The best sci-fi films are full of imagination and create a world that feels cohesive and believable. Planet of the Apes succeeds in doing just that.
As Taylor’s situation becomes more desperate, he reverts to a savage animal instinct as he tries to overpower and escape his captors. It is during a failed attempt to escape the Ape City that he roars that famous line. He eventually forms an alliance with Zira but he never loses his edge and his utter disdain for his plight. He is smart mouthed and happily uses those around him. His romantic relationship with another human in captivity, Nova, seems to be the ultimate act of sexual objectification. Nova is beautiful but mute and with the intellect of a squirrel. A pregnancy was written out of the original script because even in 1968, they could see its kind of messed up for Taylor to do that.
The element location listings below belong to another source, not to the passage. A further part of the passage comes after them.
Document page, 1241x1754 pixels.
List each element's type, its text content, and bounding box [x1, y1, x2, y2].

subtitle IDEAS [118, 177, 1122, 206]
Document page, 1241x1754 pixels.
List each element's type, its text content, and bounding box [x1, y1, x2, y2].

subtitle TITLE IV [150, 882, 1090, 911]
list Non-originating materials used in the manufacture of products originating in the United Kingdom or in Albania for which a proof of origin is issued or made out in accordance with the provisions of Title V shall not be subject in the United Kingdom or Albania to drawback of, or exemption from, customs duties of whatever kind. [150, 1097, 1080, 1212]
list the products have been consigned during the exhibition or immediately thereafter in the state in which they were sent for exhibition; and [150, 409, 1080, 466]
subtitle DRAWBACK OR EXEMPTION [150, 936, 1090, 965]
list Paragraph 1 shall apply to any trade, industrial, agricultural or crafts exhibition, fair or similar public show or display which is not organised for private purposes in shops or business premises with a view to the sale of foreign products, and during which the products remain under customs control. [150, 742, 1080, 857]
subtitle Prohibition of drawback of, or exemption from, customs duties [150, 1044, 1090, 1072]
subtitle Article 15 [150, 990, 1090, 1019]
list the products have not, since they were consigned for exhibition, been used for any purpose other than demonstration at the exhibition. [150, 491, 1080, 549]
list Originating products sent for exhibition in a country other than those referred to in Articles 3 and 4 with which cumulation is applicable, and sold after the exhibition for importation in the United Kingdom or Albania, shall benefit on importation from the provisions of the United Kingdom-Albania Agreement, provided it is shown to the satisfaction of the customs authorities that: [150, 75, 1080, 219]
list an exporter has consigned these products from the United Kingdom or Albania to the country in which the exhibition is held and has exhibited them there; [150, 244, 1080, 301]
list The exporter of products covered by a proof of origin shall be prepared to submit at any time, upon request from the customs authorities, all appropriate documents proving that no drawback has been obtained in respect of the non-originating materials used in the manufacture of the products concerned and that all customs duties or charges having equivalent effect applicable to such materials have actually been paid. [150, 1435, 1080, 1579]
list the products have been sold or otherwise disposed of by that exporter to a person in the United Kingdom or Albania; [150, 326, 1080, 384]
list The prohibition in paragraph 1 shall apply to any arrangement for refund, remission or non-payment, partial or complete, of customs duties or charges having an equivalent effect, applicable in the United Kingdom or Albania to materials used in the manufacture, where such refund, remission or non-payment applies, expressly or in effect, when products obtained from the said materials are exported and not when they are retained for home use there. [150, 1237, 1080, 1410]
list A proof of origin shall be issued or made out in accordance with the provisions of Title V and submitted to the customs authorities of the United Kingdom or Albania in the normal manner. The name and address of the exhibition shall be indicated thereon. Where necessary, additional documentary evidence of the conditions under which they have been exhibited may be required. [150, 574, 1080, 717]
Planet of the Apes is a film filled with ideologies and political subtext. It is a film that rails against organized religion. It profoundly supports scientific questioning over religious doctrine and champions those who challenge the institution. It is about humanity and evolution. It asks us to rethink the relationships between humans and animals. And because its 1968, it even shunts in a Scrappy-Doo quality youngster at the end of the film who idolizes Charlton Heston and is the apparent embodiment of younger generations that will reshape society. As a parting piece of advice, Heston suggests “never trust anyone over 30”. Whatever you say, Charlton!
All of these ideas and progressive politics is what has me wondering what on Earth a dyed in the wool conservative like Charlton Heston is doing in Planet of the Apes. Did he just have a change of heart as he got older? Did he not understand the film he was making? I’ve tried researching it online and have come up empty. Regardless, I’m just happy he was cast as Taylor because his performance is note perfect.
Planet of the Apes was a critical and commercial success when it released all those years ago. It spawned many sequels, mostly terrible. It lead to a spin-off tv show. It’s been rebooted twice. Once unsuccessfully by Tim Burton and a second time with Rupert Wyatt which was shockingly great. But I’ll always come back to the original. Franklin Schaffner’s film is a well crafted blend of thrills, comedy and imagination. I’ve raved about Heston a lot in this review but I would be remiss not to mention the great performances from Kim Hunter and Roddy McDowall. You can watch Planet of the Apes today and it still holds up. If anything, my enjoyment is heightened as I wait in anticipation for the films famous lines and high points. That scene where Taylor rides along the shoreline, sees the Statue of Liberty and collapses to his knees in his despair still gets me every time.
Summary : A sci-fi classic that still holds its place in pop culture today and thanks to the successful recent reboot, it is still finding a new audience almost fifty years after its release.